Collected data
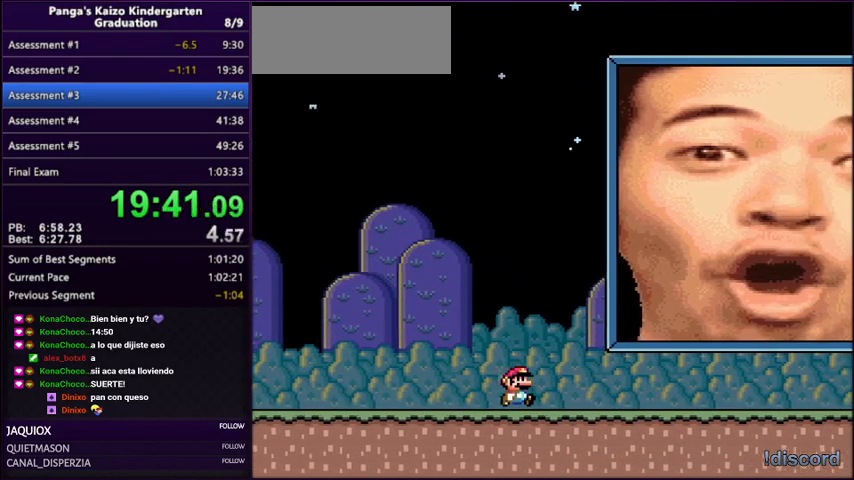
{"buttons": ["Y"], "events": []}
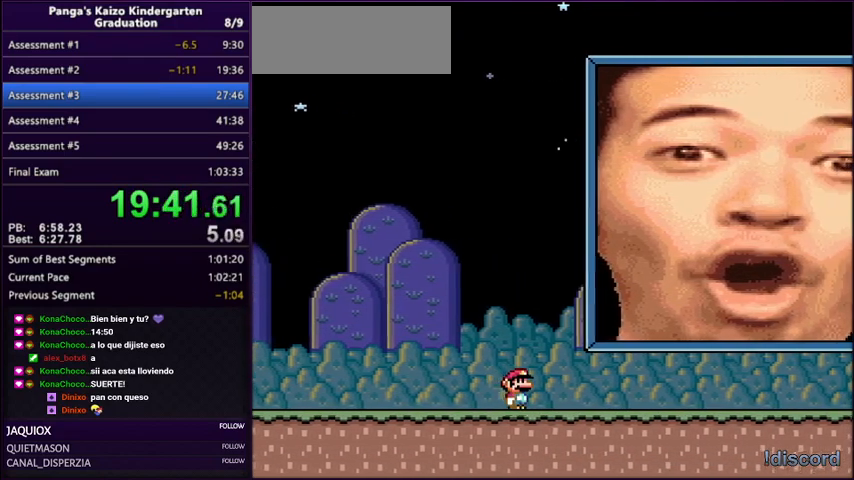
{"buttons": ["Y"], "events": []}
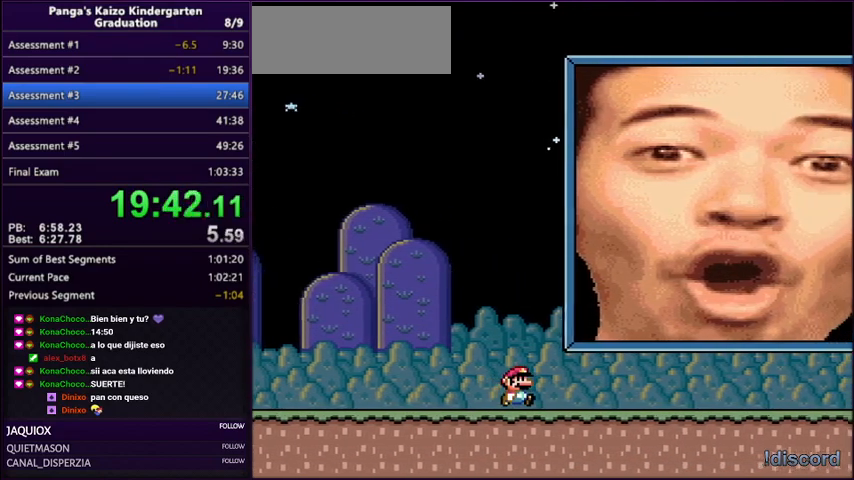
{"buttons": ["Y"], "events": []}
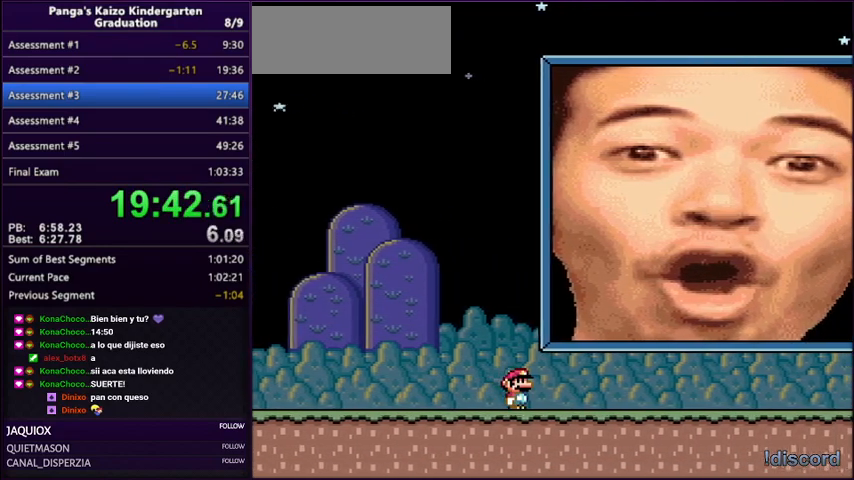
{"buttons": ["Y"], "events": []}
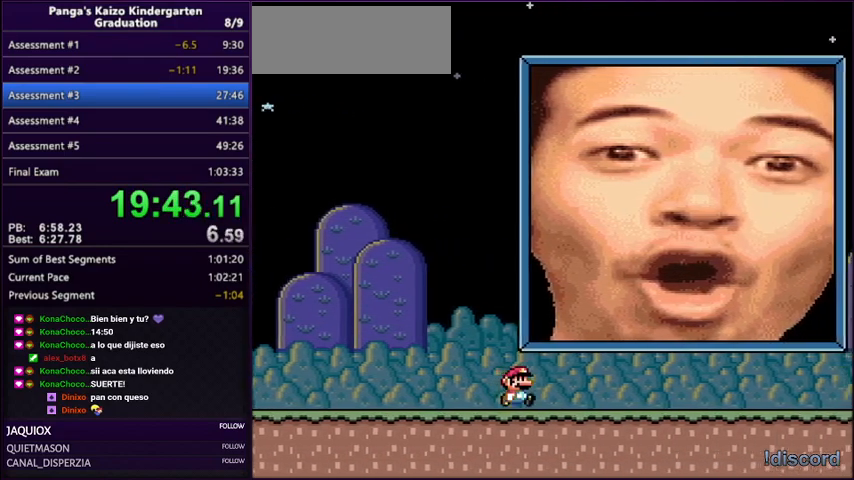
{"buttons": ["Y"], "events": []}
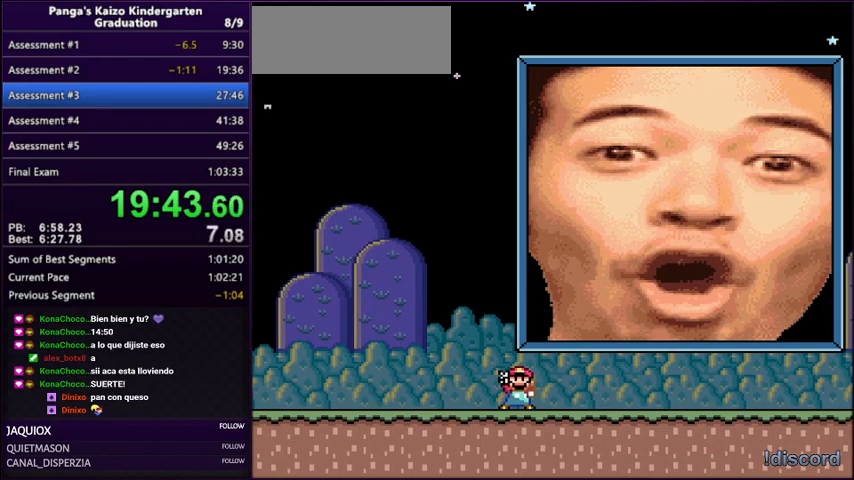
{"buttons": ["Y"], "events": []}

PROBLEM DESCRIPTION
Exclude the pictures and print the rest of the data exactly.

RESULT OF THIS EXERCISE
{"buttons": ["Y"], "events": []}
{"buttons": ["Y"], "events": []}
{"buttons": ["Y"], "events": []}
{"buttons": ["Y"], "events": []}
{"buttons": ["Y"], "events": []}
{"buttons": ["Y"], "events": []}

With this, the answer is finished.